▶ Work to complete
The records that follow are to be reproduced exactly. Any pictures in them are left out.

=== Dataset content ===

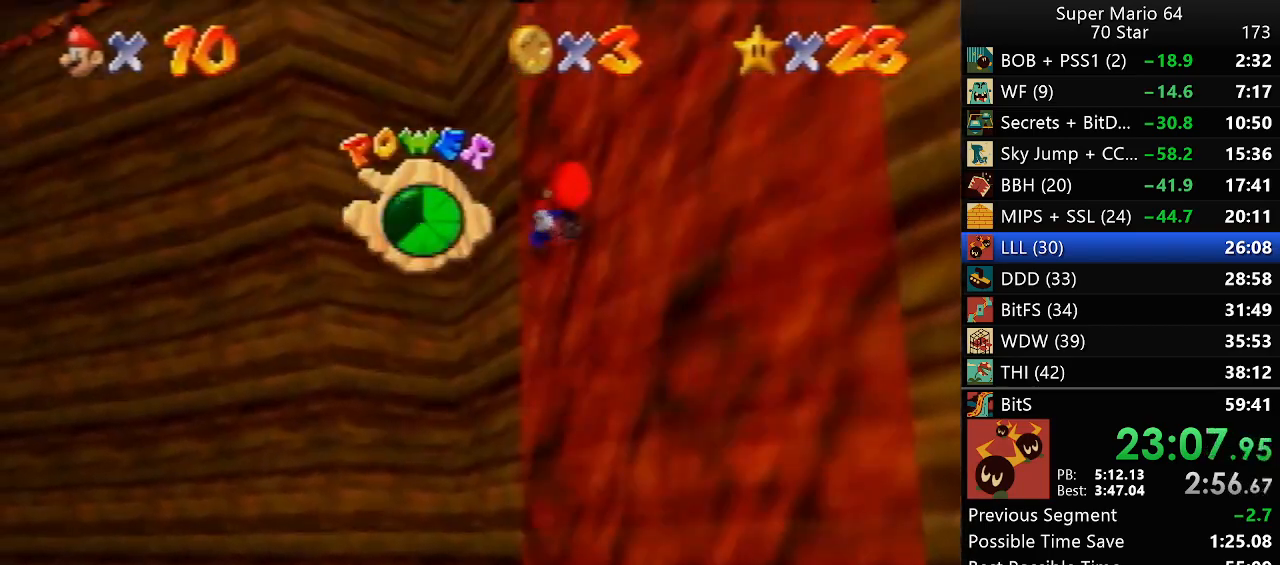
{"buttons": [], "left_stick": "up-left", "events": [[383, "left_stick", "up-left"]]}
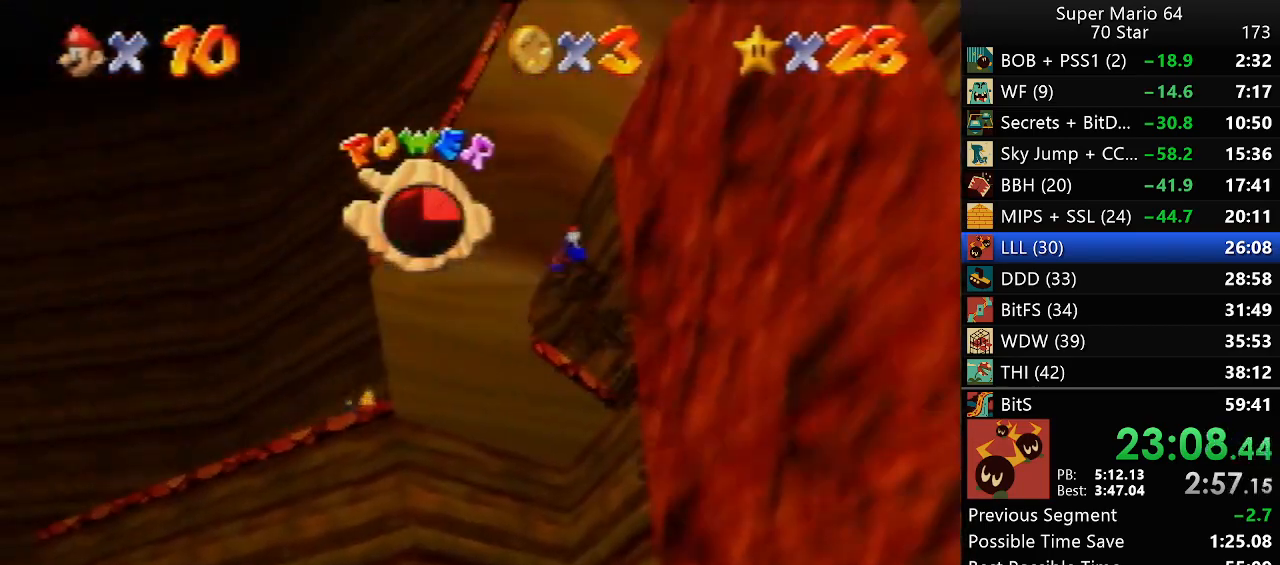
{"buttons": [], "left_stick": "center", "events": [[350, "C_DOWN", "down"], [350, "C_LEFT", "down"], [417, "left_stick", "center"], [500, "C_DOWN", "up"], [500, "C_LEFT", "up"]]}
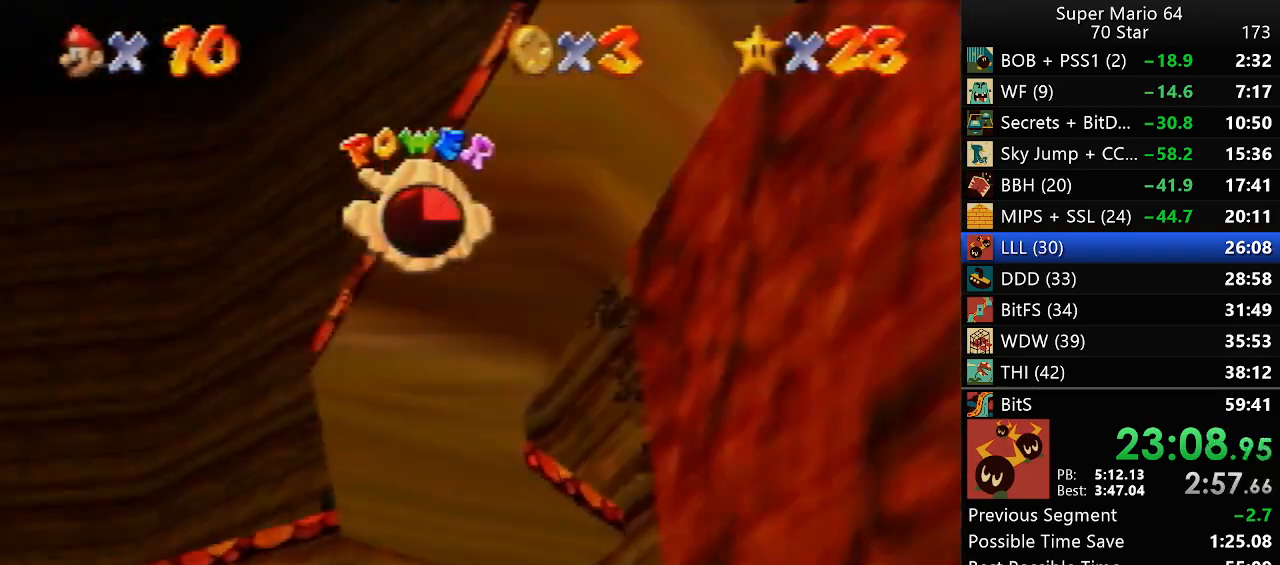
{"buttons": [], "left_stick": "down-left", "events": [[117, "C_LEFT", "down"], [233, "C_LEFT", "up"], [383, "left_stick", "down-left"]]}
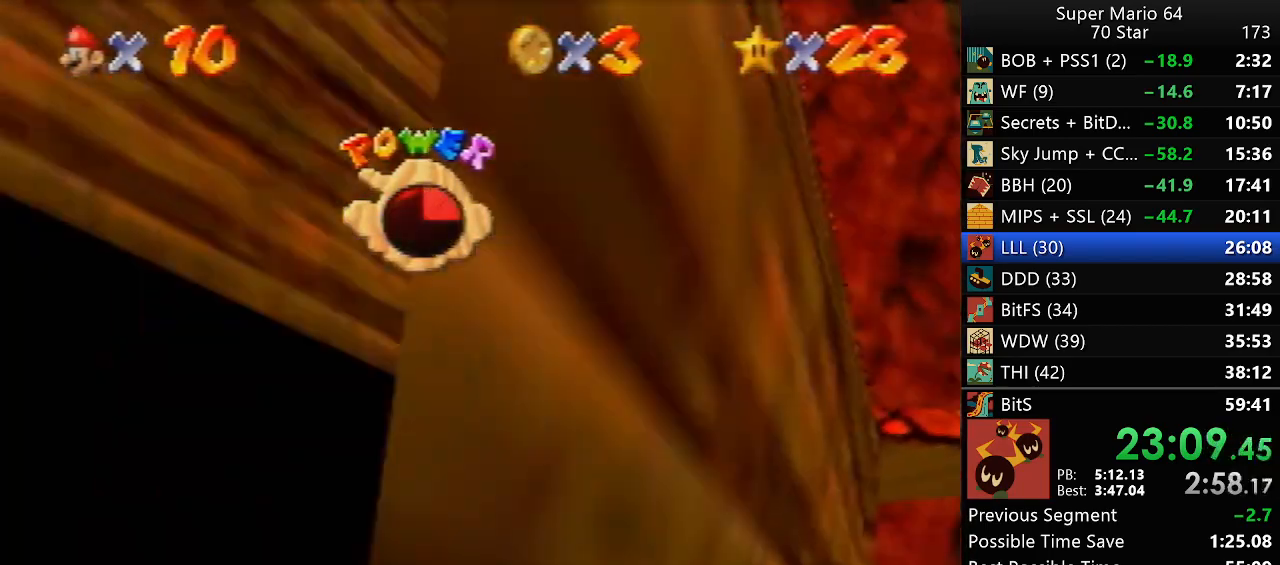
{"buttons": [], "left_stick": "right", "events": [[83, "left_stick", "left"], [200, "left_stick", "center"], [317, "left_stick", "right"]]}
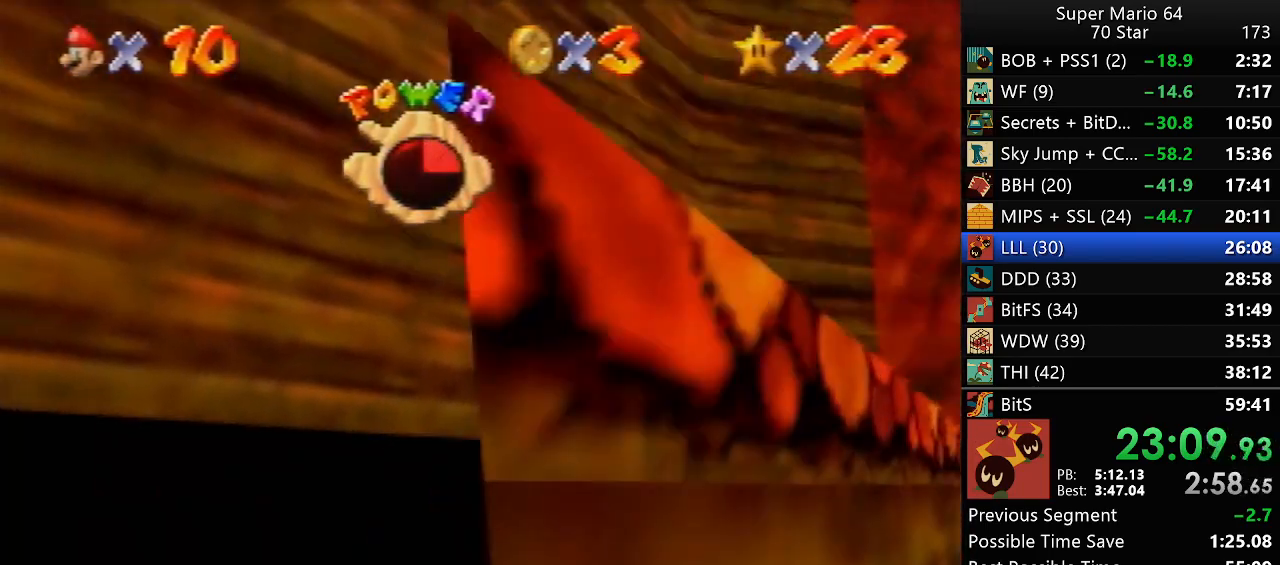
{"buttons": [], "left_stick": "up-right", "events": [[200, "left_stick", "up-right"]]}
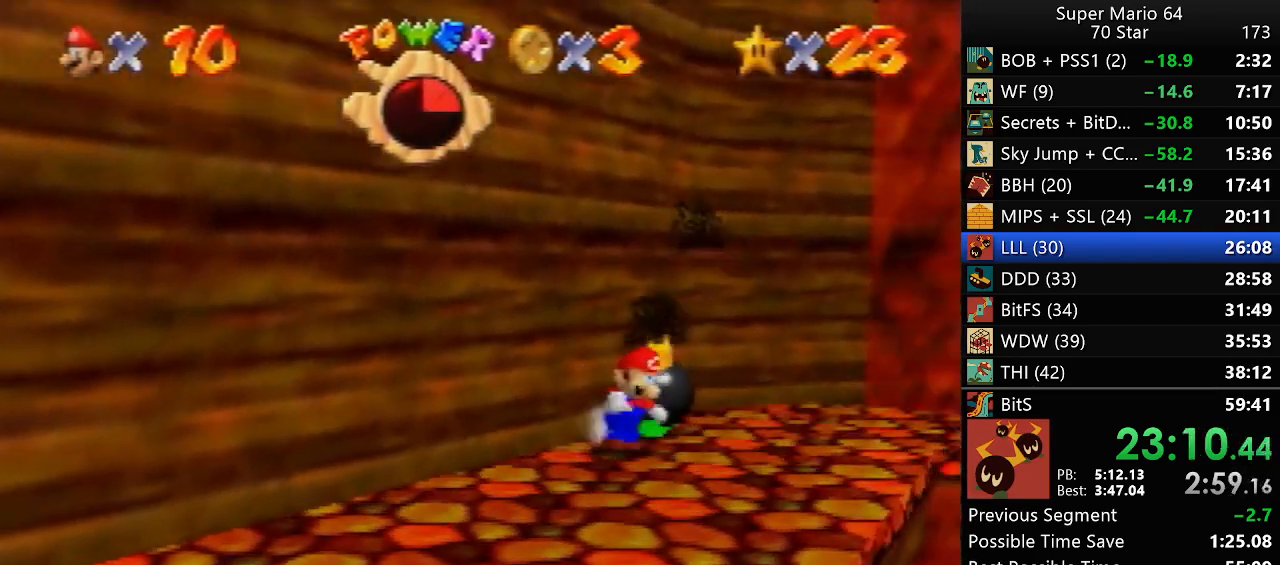
{"buttons": [], "left_stick": "up-right", "events": []}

===

▶ Task answer
{"buttons": [], "left_stick": "up-left", "events": [[383, "left_stick", "up-left"]]}
{"buttons": [], "left_stick": "center", "events": [[350, "C_DOWN", "down"], [350, "C_LEFT", "down"], [417, "left_stick", "center"], [500, "C_DOWN", "up"], [500, "C_LEFT", "up"]]}
{"buttons": [], "left_stick": "down-left", "events": [[117, "C_LEFT", "down"], [233, "C_LEFT", "up"], [383, "left_stick", "down-left"]]}
{"buttons": [], "left_stick": "right", "events": [[83, "left_stick", "left"], [200, "left_stick", "center"], [317, "left_stick", "right"]]}
{"buttons": [], "left_stick": "up-right", "events": [[200, "left_stick", "up-right"]]}
{"buttons": [], "left_stick": "up-right", "events": []}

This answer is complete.